Nickel falls from grace as bull narrative unravels - Andy Home
Reuters reported that in early March, when London nickel was trading above USD 11,000 per ton, it was the best performer among the major base metals traded on the London Metal Exchange. At a current USD 9,510 per ton, it is now down 4% on the start of the year and vying with tin for worst performer.
Early exuberance has run aground on the shifting sands of politics in the Philippines and Indonesia, two suppliers of nickel raw materials to China's massive stainless steel sector. What seemed a straightforward narrative of supply shortfall has become ever problematic in recent weeks.

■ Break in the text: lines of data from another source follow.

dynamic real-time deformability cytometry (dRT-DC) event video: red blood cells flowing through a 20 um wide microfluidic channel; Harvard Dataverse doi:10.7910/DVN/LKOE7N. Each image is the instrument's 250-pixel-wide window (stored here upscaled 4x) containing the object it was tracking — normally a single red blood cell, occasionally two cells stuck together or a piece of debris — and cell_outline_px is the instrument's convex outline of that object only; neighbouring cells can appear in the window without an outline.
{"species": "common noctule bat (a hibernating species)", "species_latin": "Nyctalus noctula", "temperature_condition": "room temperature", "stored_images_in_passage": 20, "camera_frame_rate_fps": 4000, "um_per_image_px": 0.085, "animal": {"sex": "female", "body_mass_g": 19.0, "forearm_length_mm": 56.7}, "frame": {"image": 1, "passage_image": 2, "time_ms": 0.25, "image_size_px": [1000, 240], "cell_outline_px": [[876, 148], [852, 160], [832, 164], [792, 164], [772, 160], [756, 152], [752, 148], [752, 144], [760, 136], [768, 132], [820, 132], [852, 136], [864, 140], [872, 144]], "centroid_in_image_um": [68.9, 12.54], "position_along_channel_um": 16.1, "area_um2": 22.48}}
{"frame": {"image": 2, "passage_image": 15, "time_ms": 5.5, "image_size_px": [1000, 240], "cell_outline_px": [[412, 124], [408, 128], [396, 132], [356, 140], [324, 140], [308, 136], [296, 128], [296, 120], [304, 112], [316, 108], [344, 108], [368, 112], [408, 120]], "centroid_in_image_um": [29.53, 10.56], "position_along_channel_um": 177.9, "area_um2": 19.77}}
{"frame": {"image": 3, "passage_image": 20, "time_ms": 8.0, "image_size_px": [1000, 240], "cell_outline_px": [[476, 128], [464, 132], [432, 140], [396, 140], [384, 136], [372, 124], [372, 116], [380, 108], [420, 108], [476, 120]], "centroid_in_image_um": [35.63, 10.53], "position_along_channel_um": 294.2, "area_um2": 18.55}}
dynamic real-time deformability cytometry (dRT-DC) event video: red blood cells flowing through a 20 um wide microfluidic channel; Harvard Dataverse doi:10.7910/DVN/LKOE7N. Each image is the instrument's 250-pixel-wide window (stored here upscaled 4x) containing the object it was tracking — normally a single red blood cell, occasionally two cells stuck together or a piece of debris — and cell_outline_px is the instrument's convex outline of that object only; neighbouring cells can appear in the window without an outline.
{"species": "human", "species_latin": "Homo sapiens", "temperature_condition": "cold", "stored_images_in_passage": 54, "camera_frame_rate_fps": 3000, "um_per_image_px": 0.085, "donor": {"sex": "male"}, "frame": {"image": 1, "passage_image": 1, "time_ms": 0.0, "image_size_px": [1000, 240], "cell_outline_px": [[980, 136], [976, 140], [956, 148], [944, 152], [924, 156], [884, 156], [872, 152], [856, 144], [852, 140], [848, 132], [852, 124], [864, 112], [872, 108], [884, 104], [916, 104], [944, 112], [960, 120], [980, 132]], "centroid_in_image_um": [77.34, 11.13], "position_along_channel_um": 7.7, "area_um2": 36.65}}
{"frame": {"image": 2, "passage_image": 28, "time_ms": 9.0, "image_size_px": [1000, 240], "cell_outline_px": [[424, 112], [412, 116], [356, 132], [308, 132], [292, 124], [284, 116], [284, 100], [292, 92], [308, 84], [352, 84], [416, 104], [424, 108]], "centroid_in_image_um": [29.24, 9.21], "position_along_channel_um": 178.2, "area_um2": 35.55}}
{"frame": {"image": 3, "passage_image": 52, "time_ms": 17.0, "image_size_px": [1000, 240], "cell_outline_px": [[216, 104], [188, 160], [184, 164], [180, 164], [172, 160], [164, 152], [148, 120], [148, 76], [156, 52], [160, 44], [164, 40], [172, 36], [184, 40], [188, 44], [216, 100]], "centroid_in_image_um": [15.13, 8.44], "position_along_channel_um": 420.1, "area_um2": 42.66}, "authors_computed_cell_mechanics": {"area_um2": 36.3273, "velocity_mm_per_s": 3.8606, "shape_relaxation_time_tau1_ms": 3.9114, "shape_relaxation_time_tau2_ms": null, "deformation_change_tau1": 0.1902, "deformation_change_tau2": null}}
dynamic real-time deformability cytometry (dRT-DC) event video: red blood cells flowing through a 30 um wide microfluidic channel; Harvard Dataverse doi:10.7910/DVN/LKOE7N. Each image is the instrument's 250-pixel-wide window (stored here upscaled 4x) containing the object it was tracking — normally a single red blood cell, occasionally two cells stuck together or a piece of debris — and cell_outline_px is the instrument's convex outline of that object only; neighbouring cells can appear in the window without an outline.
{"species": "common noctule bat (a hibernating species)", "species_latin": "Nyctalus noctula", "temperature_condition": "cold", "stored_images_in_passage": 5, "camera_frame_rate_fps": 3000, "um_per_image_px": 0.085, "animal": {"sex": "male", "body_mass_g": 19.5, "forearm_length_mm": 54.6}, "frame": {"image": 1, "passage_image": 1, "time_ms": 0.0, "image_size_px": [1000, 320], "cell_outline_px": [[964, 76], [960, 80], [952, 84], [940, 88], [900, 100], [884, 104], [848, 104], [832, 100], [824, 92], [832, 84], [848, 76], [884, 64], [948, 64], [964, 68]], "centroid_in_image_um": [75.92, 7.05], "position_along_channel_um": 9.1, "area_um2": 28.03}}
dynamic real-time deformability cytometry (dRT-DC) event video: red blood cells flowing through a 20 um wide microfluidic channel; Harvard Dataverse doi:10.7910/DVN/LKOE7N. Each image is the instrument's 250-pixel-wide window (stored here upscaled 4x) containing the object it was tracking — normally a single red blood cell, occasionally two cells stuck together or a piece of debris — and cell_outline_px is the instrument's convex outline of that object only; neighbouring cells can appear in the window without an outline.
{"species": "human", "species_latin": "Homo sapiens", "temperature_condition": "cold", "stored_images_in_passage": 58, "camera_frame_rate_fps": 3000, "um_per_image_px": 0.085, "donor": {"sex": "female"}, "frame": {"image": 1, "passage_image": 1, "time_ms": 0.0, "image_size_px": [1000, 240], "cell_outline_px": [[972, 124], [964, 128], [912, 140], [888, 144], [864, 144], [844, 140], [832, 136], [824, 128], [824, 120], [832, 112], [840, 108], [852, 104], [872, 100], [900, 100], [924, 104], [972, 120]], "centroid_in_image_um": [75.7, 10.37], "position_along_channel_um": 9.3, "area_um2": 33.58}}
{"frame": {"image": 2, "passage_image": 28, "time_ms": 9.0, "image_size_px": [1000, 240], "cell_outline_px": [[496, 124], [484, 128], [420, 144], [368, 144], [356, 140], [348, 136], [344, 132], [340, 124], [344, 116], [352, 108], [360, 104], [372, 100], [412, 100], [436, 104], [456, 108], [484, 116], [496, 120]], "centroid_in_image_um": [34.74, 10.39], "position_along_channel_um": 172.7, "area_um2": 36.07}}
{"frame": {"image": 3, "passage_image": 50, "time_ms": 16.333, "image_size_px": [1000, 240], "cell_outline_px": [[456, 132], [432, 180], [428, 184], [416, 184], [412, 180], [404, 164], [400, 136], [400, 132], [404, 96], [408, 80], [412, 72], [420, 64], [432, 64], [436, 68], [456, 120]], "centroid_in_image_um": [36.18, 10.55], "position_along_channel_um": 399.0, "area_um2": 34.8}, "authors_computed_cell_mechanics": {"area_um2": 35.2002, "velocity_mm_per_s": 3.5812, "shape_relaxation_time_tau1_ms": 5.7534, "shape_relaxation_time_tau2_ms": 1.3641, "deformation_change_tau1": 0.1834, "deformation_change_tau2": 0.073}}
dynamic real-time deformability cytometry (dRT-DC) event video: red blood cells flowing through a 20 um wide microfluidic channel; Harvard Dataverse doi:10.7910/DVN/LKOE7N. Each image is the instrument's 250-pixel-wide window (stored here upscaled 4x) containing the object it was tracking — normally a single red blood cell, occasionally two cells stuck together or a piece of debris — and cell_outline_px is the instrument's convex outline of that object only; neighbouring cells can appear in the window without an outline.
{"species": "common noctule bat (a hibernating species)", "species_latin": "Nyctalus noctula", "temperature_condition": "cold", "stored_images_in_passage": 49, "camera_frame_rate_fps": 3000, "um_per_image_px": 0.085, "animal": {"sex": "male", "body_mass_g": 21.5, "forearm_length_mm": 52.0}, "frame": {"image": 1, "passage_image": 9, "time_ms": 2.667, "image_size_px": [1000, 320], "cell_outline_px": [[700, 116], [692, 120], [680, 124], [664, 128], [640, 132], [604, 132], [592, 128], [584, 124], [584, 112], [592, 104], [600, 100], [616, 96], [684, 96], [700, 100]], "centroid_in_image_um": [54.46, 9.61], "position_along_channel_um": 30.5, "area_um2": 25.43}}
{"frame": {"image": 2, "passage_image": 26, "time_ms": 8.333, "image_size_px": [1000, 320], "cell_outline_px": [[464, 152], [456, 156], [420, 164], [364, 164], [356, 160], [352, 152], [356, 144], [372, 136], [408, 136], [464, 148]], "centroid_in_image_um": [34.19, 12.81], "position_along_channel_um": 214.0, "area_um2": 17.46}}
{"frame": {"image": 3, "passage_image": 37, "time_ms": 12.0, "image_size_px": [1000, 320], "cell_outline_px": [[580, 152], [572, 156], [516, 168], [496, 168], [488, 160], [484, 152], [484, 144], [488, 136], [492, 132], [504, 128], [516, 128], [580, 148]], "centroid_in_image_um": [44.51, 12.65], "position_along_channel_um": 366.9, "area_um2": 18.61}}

The International Nickel Study Group is still forecasting a supply-usage deficit this year but it has just trimmed its expectations and adjusted its deficit calculation for 2016. Moreover, even if the INSG's assessment of a 40,000-tonne production shortfall this year proves correct, there is the not so little issue of stocks, both in LME warehouses and in China. The bull narrative for nickel appeared clear cut.
Indonesia, previously the major supplier of nickel ore to nickel pig iron producers in China, had stopped all shipments at the beginning of 2014. The Philippines, which emerged to fill the resulting gap, then generated a second supply shock in the form of eco-warrior turned environmental minister Regina Lopez. Lopez ordered the suspension or closure of almost half the country's mines, many of them nickel producers, on charges of environmental degradation.
The impact is already showing in China's trade figures. Shipments of nickel ore from the Philippines drop over the October-March rainy season every year but the amount of material imported in the first quarter of this year, 2.32 million tonnes, is the lowest since 2012, when the country was still a second-tier supplier after Indonesia.
However, just when trade flows seem to be confirming nickel's bull credentials, the narrative is starting to unravel.